Groundbreaking Celebrates Continued Healthcare Promise for Newarkers

Ground was broken today to celebrate the multi-phase $1.8 billion redevelopment to modernize and expand the shared Rutgers Health Newark and University Hospital Campus.

University Hospital, the state’s only public and academic medical center and state-designated Level I Trauma Center for Northern New Jersey, opened in 1979 and has been relying on its aging infrastructure to meet the growing needs of the community it serves without any major capital investment since first opening its doors. The facility is also the principal teaching hospital of Rutgers New Jersey Medical School and New Jersey Dental School, and other Newark-based medical education programs.

Kaitlan Baston, interim CEO and president of University Hospital, commented that the groundbreaking was not just a celebration of a construction project, but also about building upon history and the city’s mission of caring for its residents. “We are building innovation, world-class healthcare, and education in this city,” Baston said. “For Newark residents, this hospital is a place of healing and hope.”

Discussing the hospital and its relationship to it residents was Junius Williams, Newark historian and co-chairman of the original negotiating team that helped author the city’s medical school agreement in 1968.

At the podium, Williams recalled the names of his colleagues who helped fight for new housing and representation in the original hospital and medical school project. “This was a crucial time in Newark’s history,” Williams recalled. “Gov. Hughes announced one day in the Star-Ledger that there was going to be medical school in Newark and that 150 acres of land were needed.

“The people of Newark said, ‘No.’ In fact, we said ‘Hell no!’ There were demonstrations, takeovers, people went to jail, then there was a rebellion in 1967. At that point, government said, ‘Maybe we should sit down and talk about this medical school plan.’ We said, ‘OK.’ That is how we [developed] the negotiating team,” Williams said.

The team wanted housing on 63 acres of vacant land, the result of which was 900 units of subsidized moderate and low-income housing.

“Then we said we wanted jobs,” Williams recalled. “If you want to build a medical school, we want Black and Latino folks building the project.

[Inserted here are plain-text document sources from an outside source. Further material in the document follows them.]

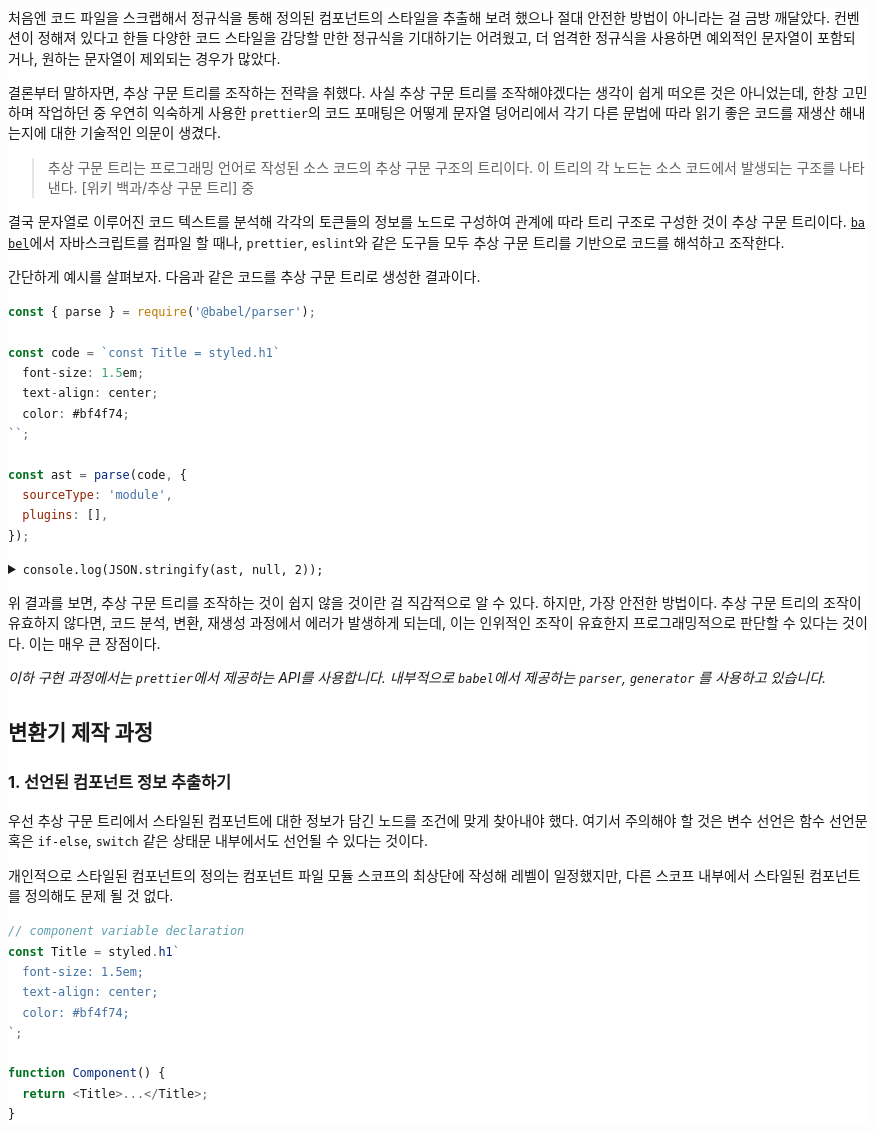 처음엔 코드 파일을 스크랩해서 정규식을 통해 정의된 컴포넌트의 스타일을 추출해 보려 했으나 절대 안전한 방법이 아니라는 걸 금방 깨달았다.
컨벤션이 정해져 있다고 한들 다양한 코드 스타일을 감당할 만한 정규식을 기대하기는 어려웠고, 더 엄격한 정규식을 사용하면 예외적인 문자열이 포함되거나, 원하는 문자열이 제외되는 경우가 많았다.

결론부터 말하자면, 추상 구문 트리를 조작하는 전략을 취했다. 사실 추상 구문 트리를 조작해야겠다는 생각이 쉽게 떠오른 것은 아니었는데,
한창 고민하며 작업하던 중 우연히 익숙하게 사용한 `prettier`의 코드 포매팅은 어떻게 문자열 덩어리에서 각기 다른 문법에 따라 읽기 좋은
코드를 재생산 해내는지에 대한 기술적인 의문이 생겼다.

> 추상 구문 트리는 프로그래밍 언어로 작성된 소스 코드의 추상 구문 구조의 트리이다. 이 트리의 각 노드는 소스 코드에서 발생되는 구조를 나타낸다.
> [위키 백과/추상 구문 트리] 중

결국 문자열로 이루어진 코드 텍스트를 분석해 각각의 토큰들의 정보를 노드로 구성하여 관계에 따라 트리 구조로 구성한 것이 추상 구문 트리이다.
[`babel`](https://babeljs.io/)에서 자바스크립트를 컴파일 할 때나, `prettier`, `eslint`와 같은 도구들 모두 추상 구문 트리를
기반으로 코드를 해석하고 조작한다.

간단하게 예시를 살펴보자. 다음과 같은 코드를 추상 구문 트리로 생성한 결과이다.

```js
const { parse } = require('@babel/parser');

const code = `const Title = styled.h1`
  font-size: 1.5em;
  text-align: center;
  color: #bf4f74;
``;

const ast = parse(code, {
  sourceType: 'module',
  plugins: [],
});
```

<details><summary><deckgo-highlight-code language="javascript">
<code slot="code">console.log(JSON.stringify(ast, null, 2));</code>
  </deckgo-highlight-code></summary></details>

위 결과를 보면, 추상 구문 트리를 조작하는 것이 쉽지 않을 것이란 걸 직감적으로 알 수 있다. 하지만, 가장 안전한 방법이다.
추상 구문 트리의 조작이 유효하지 않다면, 코드 분석, 변환, 재생성 과정에서 에러가 발생하게 되는데, 이는 인위적인 조작이
유효한지 프로그래밍적으로 판단할 수 있다는 것이다. 이는 매우 큰 장점이다.

_이하 구현 과정에서는 `prettier`에서 제공하는 API를 사용합니다. 내부적으로 `babel`에서 제공하는 `parser`, `generator`
를 사용하고 있습니다._

## 변환기 제작 과정

### 1. 선언된 컴포넌트 정보 추출하기

우선 추상 구문 트리에서 스타일된 컴포넌트에 대한 정보가 담긴 노드를 조건에 맞게 찾아내야 했다. 여기서 주의해야 할 것은 변수 선언은
함수 선언문 혹은 `if-else`, `switch` 같은 상태문 내부에서도 선언될 수 있다는 것이다.

개인적으로 스타일된 컴포넌트의 정의는 컴포넌트 파일 모듈 스코프의 최상단에 작성해 레벨이 일정했지만, 다른 스코프 내부에서 스타일된 컴포넌트를 정의해도 문제 될 것 없다.

```js
// component variable declaration
const Title = styled.h1`
  font-size: 1.5em;
  text-align: center;
  color: #bf4f74;
`;

function Component() {
  return <Title>...</Title>;
}
```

We also said, ‘You have to train them.’ That happened. Six hundred people were trained through the program.

“We also said we wanted Black and Latinos to learn medicine and dentistry at the medical school. We didn’t just want White folks. So as a result, the medical school in Newark today is ranked 3rd in terms of the number of Black students who attend medical school at the larger, integrated medical schools in America,” Williams said.

Finally, he said the hospital and medical school should be responsible for the healthcare of Newark’s citizens. “The quality of healthcare has increased and improved tremendously because of the hospital,” Williams said.

“The partnership that developed at that time is ongoing. It is never-ending,” Williams concluded.

Rutgers University President William Tate, an epidemiologist, said that today’s groundbreaking “is something far bolder than buildings. … We are here to tear something down. We are here to tear down disease, malady, and illnesses of every type. Right now, too many people carry the burden of disease,” he continued. “There are disparities with respect to health in every single way you think about it. It’s socially determined. … We act like, ‘Grandma got sick.’ Well, grandma got sick because she didn’t have what she needed. It’s called the social determinants of health. So, we are building something here today because we want to tear something down.”

Gov. Phil Murphy commented that the groundbreaking was about enormous opportunities for the future of the facility. “It will finally get the physical bones that it deserves,” he said. “The promise that healthcare professionals here have kept alive for decades will finally be matched by a physical plant that meets the moment.”